Call It What It Is: A Ban

COGCC’s new proposal is remarkably similar to Prop 112. And while both measures use the term “setback,” the reality is that they are nothing more than a ban. Prop 112 would have ruled out “more than 80 percent of nonfederal land in Colorado, including the vast majority of acreage in rural and highly oil- and gas-productive Weld County,” the Denver Post reported at the time. In fact, when Prop 112 was proposed, COGCC said that such extreme setbacks would have significant impacts, noting:

“In Colorado’s top five oil and gas producing counties combined, 61% of the surface acreage (94% of non-federal land) would be unavailable.”

According to a CU Boulder economist, Colorado’s oil and natural gas industry supports more than 80,000 jobs, generates $1 billion in state and local tax revenue, and adds $13.5 billion to the state’s economic output.

Are More ‘Oil & Gas Wars’ On the Horizon?

In proposing to dramatically extend setbacks, the COGCC is forgetting both the immediate and medium-term history of the oil and natural gas industry in Colorado and the voters who overwhelming rejected increased setbacks. That includes comments made by the commissioners just a few weeks ago during a Colorado Oil & Gas Association event, where they spoke of the need for “collaboration” and “certainty,” with Chair Jeff Robbins proclaiming:

“I think establishing a regulatory relationship that is workable for each of Colorado’s unique communities and that will also provide some certainty and predictability to industry, that is an exciting time for us, and local governments and I think for industry across the state.”

Yet, seemingly out of nowhere and in the midst of a marathon series of hearings, the commissioners forgot what they said just a few weeks ago and ignored the recommendations of the non-partisan COGCC staff. Even House Speaker KC Becker, one of the primary authors of SB 181, admonished activists for proposing more setbacks and Gov. Jared Polis, announced a truce among industry and activist groups to hold off on more ballot measures, both of whom cited the need to implement SB 181 instead of continued fighting over setbacks.

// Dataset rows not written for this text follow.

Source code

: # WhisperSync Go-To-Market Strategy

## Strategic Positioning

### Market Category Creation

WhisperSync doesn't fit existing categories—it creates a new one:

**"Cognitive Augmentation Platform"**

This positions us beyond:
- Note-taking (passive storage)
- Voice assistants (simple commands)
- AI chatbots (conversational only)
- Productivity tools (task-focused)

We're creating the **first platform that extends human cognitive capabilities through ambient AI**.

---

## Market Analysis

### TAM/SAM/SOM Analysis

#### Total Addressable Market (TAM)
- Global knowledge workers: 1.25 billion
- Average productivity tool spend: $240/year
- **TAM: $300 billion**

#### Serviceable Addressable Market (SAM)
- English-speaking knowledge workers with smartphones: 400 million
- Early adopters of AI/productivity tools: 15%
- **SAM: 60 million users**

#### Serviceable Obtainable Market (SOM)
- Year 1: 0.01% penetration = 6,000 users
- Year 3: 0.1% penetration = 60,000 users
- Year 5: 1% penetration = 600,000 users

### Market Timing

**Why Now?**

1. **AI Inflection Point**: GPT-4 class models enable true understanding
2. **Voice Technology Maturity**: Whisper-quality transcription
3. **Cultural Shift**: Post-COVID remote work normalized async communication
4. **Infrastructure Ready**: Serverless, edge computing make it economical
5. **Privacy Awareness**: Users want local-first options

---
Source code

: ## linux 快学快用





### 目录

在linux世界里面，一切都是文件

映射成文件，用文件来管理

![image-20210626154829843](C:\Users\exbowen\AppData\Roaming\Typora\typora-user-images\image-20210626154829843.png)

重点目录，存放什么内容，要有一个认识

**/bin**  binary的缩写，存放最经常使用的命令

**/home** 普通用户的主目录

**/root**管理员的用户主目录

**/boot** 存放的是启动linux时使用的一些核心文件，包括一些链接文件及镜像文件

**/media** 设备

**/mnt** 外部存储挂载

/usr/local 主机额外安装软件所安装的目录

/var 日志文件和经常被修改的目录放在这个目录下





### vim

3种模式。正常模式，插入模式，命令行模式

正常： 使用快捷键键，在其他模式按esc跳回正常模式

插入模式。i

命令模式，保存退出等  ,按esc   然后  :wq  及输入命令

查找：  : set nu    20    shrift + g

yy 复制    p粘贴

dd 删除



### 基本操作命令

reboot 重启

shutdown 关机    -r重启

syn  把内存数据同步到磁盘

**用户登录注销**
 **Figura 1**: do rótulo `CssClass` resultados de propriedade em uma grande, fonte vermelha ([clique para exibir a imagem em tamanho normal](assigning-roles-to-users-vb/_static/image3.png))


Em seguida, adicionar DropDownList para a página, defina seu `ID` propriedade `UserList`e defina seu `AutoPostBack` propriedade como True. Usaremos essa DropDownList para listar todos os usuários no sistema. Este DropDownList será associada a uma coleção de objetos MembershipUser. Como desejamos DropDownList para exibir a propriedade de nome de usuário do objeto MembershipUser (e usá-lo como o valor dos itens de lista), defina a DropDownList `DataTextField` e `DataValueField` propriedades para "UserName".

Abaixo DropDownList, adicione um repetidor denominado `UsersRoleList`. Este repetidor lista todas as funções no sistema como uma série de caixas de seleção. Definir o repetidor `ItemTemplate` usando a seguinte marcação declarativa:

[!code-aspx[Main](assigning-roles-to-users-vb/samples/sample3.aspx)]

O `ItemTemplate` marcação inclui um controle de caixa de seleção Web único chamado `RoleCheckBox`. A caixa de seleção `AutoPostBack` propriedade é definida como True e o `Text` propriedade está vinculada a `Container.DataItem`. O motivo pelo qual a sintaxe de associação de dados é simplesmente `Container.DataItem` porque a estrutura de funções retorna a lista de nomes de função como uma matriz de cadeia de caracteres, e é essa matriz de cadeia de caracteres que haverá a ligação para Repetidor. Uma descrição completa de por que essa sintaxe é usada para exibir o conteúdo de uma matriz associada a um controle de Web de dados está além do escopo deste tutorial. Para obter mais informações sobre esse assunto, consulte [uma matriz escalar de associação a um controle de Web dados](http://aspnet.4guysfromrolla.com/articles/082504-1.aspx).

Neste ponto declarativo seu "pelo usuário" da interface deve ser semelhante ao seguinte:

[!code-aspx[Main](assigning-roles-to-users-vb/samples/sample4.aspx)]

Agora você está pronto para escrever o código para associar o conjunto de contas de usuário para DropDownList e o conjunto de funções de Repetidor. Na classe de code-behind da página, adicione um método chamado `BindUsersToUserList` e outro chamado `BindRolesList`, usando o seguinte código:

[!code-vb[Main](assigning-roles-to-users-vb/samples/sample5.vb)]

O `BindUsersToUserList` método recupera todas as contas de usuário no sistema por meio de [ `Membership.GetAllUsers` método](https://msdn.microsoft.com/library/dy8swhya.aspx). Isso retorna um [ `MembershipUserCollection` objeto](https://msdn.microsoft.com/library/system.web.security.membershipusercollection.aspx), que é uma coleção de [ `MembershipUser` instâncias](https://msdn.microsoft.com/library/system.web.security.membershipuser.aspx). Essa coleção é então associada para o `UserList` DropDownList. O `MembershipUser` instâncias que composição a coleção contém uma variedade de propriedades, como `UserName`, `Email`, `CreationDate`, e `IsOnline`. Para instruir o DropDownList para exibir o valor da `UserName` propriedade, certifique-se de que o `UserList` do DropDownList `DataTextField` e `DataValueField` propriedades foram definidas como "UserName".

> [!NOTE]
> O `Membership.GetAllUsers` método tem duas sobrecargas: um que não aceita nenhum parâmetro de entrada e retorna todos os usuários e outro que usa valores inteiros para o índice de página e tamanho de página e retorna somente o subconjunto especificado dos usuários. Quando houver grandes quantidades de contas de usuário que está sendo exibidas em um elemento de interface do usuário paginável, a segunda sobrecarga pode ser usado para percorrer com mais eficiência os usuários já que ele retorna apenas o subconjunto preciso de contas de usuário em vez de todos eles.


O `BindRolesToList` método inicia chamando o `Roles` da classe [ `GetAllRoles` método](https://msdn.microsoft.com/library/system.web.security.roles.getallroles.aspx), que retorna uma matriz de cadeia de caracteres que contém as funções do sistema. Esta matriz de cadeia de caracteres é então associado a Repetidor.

Unfortunately, the COGCC has ignored all of this.

The view that SB-181 wouldn’t lead to bans or moratoriums was echoed by Becker and Senate Majority Leader Steve Fenberg – two of Polis’ allies in the statehouse. “Fenberg … one of the sponsors of the bill, said it does not amount to a de facto ban on operations, as industry defenders allege,” Colorado Politics reported last year, while Becker defiantly asked:

“What in the bill is going to make those jobs go away? Where in the bill is written ‘moratorium?’ Where in the bill is written ‘ban?’”

But now as the rulemaking process from that law proceeds in 2020, Polis’ personally appointed COGCC commissioners are proposing the exact same kind of setback that ignited the “oil and gas wars” in the first place.

Polis could continue this strategy, which will ultimately lead to the type of fights he claimed he wanted to avoid in his truce this summer, or he could stay true to his word, and ensure the oil and natural gas wars truly are “over” by signaling to the COGCC to stop ignoring the voters of Colorado.

As COGA’s Dan Haley said, that move by Polis, would reflect the will of residents across the state:

“Coloradans overwhelmingly voted down greater setbacks just two years ago, and the state lawmakers who passed Senate Bill 181 consistently said the law wouldn’t create the same type of dire outcomes envisioned by the activists who pushed for greater setbacks. Yet here we are, facing the same blunt and shortsighted approach of Proposition 112.”